I'm Awfully Fond of You
by Alixtii
Summary: Bobby has to choose between Rogue and a rubber ducky. Somehow, he still almost manages to choose wrong. Luckily, Kitty's there to set him straight.


**I'm Awfully Fond of You**

Bobby felt the heat of the flames against his skin as he rushed to lower the temperature in the offending area as quickly as he could. "You didn't tell me it breathed fire," he shouted to Kitty.

She shot a mischievous grin back at him as she phased through a giant rubbery wing. "I wanted it to be a surprise."

Bobby picked up an icicle and threw it against their rampaging attacker and watched as it just bounced off the creature's rubber skin. "You are a sick, sick girl."

Kitty just kept on grinning. "I try my best," she said. "I have to keep myself occupied somehow while you and Rogue are off smooching." She grabbed onto the rubber duck's leg and held tight as it tried to shake her free. "Or have you gotten past kissing already?"
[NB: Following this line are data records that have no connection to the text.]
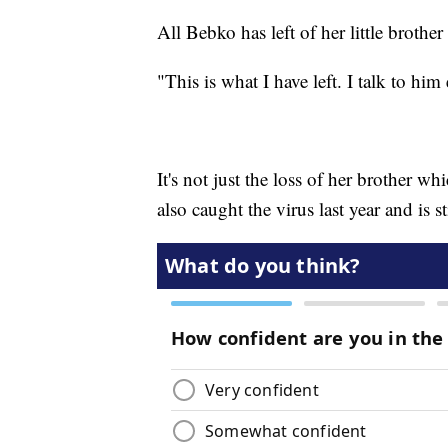
All Bebko has left of her little brother 
"This is what I have left. I talk to him
It's not just the loss of her brother 
also caught the virus last year and is 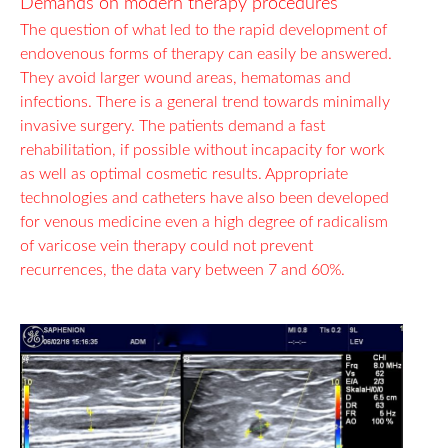
Demands on modern therapy procedures
The question of what led to the rapid development of
endovenous forms of therapy can easily be answered.
They avoid larger wound areas, hematomas and
infections. There is a general trend towards minimally
invasive surgery. The patients demand a fast
rehabilitation, if possible without incapacity for work
as well as optimal cosmetic results. Appropriate
technologies and catheters have also been developed
for venous medicine even a high degree of radicalism
of varicose vein therapy could not prevent
recurrences, the data vary between 7 and 60%.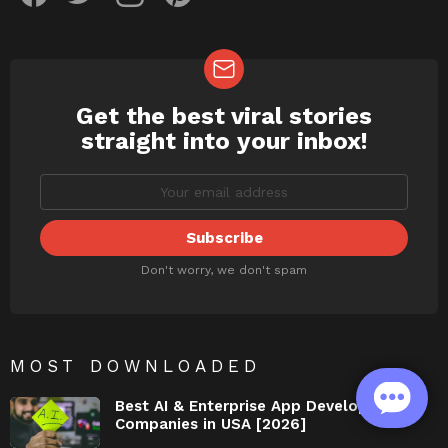
Get the best viral stories
NEWSLETTER
straight into your inbox!
Don't worry, we don't spam
MOST DOWNLOADED
Best AI & Enterprise App Development
Companies in USA [2026]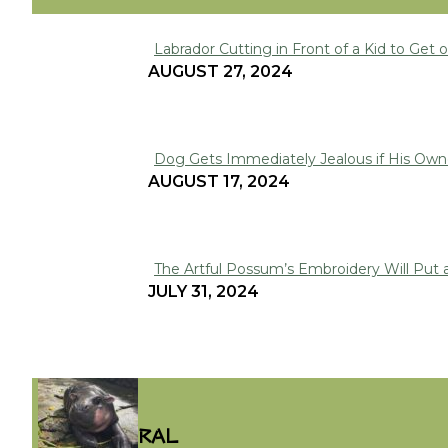
Labrador Cutting in Front of a Kid to Get on
Section
AUGUST 27, 2024
Heading
Dog Gets Immediately Jealous if His Owne
Section
AUGUST 17, 2024
Heading
The Artful Possum’s Embroidery Will Put 
Section
JULY 31, 2024
Heading
VIRAL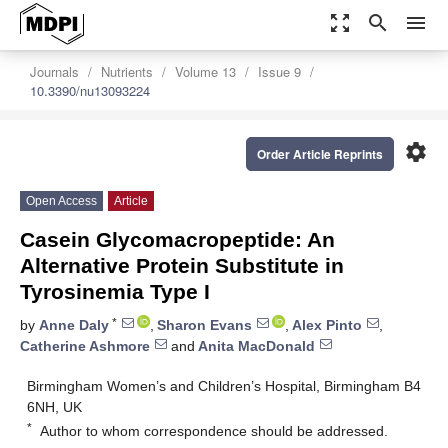
zoom_out_map
search
menu
Journals
Nutrients
Volume 13
Issue 9
10.3390/nu13093224
settings
Order Article Reprints
Open Access
Article
Casein Glycomacropeptide: An
Alternative Protein Substitute in
Tyrosinemia Type I
*
by
Anne Daly
,
Sharon Evans
,
Alex Pinto
,
Catherine Ashmore
and
Anita MacDonald
Birmingham Women’s and Children’s Hospital, Birmingham B4
6NH, UK
*
Author to whom correspondence should be addressed.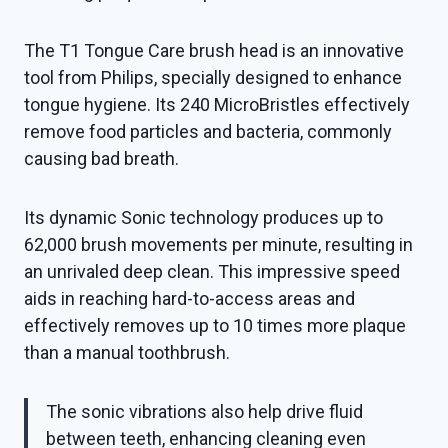
The T1 Tongue Care brush head is an innovative
tool from Philips, specially designed to enhance
tongue hygiene. Its 240 MicroBristles effectively
remove food particles and bacteria, commonly
causing bad breath.
Its dynamic Sonic technology produces up to
62,000 brush movements per minute, resulting in
an unrivaled deep clean. This impressive speed
aids in reaching hard-to-access areas and
effectively removes up to 10 times more plaque
than a manual toothbrush.
The sonic vibrations also help drive fluid
between teeth, enhancing cleaning even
"I don't know," said Bobby, which wasn't quite right. He knew whether they had gotten past kissing (awkward groping totally counted, right?). "I mean, I can finally touch her now and I just feel like she's pulling away."

"Well, it has to be tough," Kitty said as she tried to jump on the rubber duck's back. "I mean, losing her powers, not being an X-Man anymore."

"Well, she wanted it," Bobby said. "I didn't ask her to do it."

"She's allowed to want it."

"Well, now she has it," said Bobby as he threw punch after punch at the giant duck's side, not caring that each time the rubber simply bounced back undamaged. "She's just like everybody else now."

"Come on," Kitty said. "You know that's not fair."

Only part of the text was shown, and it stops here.